(Saved entries)
= = = = = = =
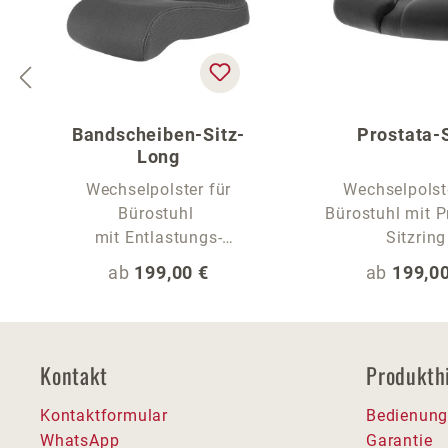
Bandscheiben-Sitz-
Prostata-S
Long
Wechselpolster für
Wechselpolst
Bürostuhl
Bürostuhl mit P
mit Entlastungs-
Sitzring
Sitzwelle und extra
Regulärer Preis:
Regulärer
ab
199,00 €
ab
199,00
langer Sitzfläche
Kontakt
Produkth
Kontaktformular
Bedienung
WhatsApp
Garantie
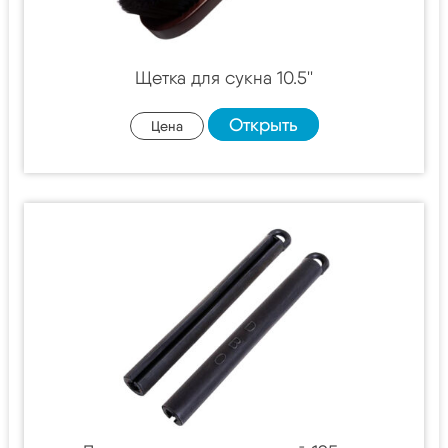
Щетка для сукна 10.5''
Открыть
Цена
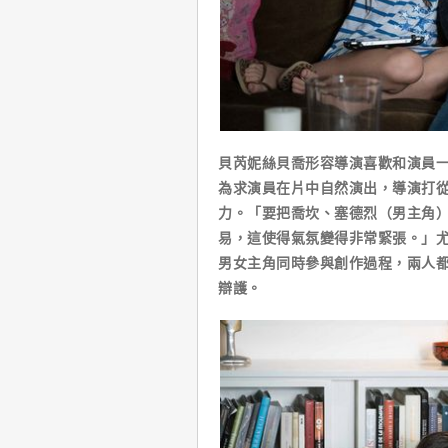
貝芮妮絲貝喬形容導演喜歡和演員
為求演員在片中自然演出，導演打
力。「要把喬坎、塞德烈（男主角
易，這使得氣氛變得非常緊張。」
男女主角同時參與創作過程，兩人
辯護。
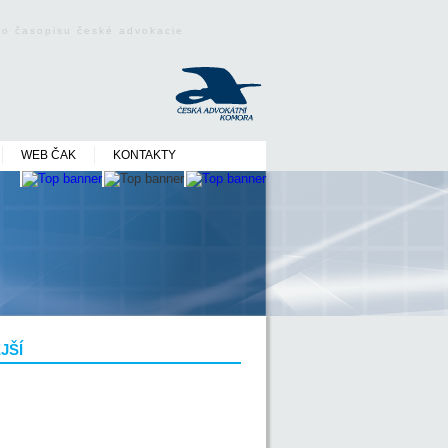
ého časopisu české advokacie
WEB ČAK
KONTAKTY
JŠÍ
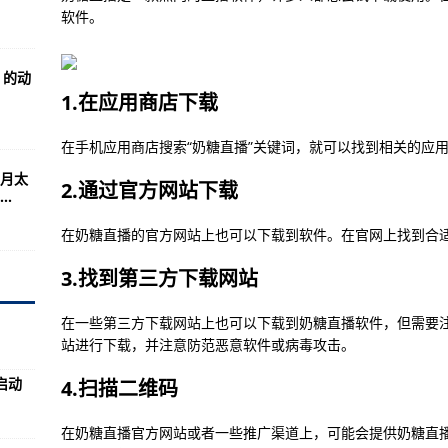
流通股是多少 流通股为7.61亿
软件。
023第四届水产品加工技术研讨会 8月21-22日 上海-天天头条:
s 的动
/优缺点）
1.在应用商店下载
平均成本是多少 流通股为7.12亿
在手机应用商店搜索“奶糖直播”关键词，就可以找到相关的应
2023功能食品产业大会 9月探索功能食品研发新赛道-天天头条:
月太
及概念有哪些 流通股为12.06亿
2.通过官方网站下载
.
一体—全球快看
在奶糖直播的官方网站上也可以下载到软件。在官网上找到合
GB7718及GB28050 制修订重点内容会议纪要-当前信息:
3.找到第三方下载网站
乡情—当前热点-
股净资产 流通股为11.34亿
在一些第三方下载网站上也可以下载到奶糖直播软件，但需要
站进行下载，并注意防范恶意软件或病毒攻击。
机附件）
启动
4.扫描二维码
开售—天天速看
生物制品全生命周期质量管理峰会（上海）参会报名中-天天精选!
在奶糖直播官方网站或者一些推广渠道上，可能会提供奶糖直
= = = = = = =
JOB ITEM - The string "天天头条" appears on some lines of the data above; report how many such lines there are, as a bare number.

OUTPUT OF THE EXERCISE - 2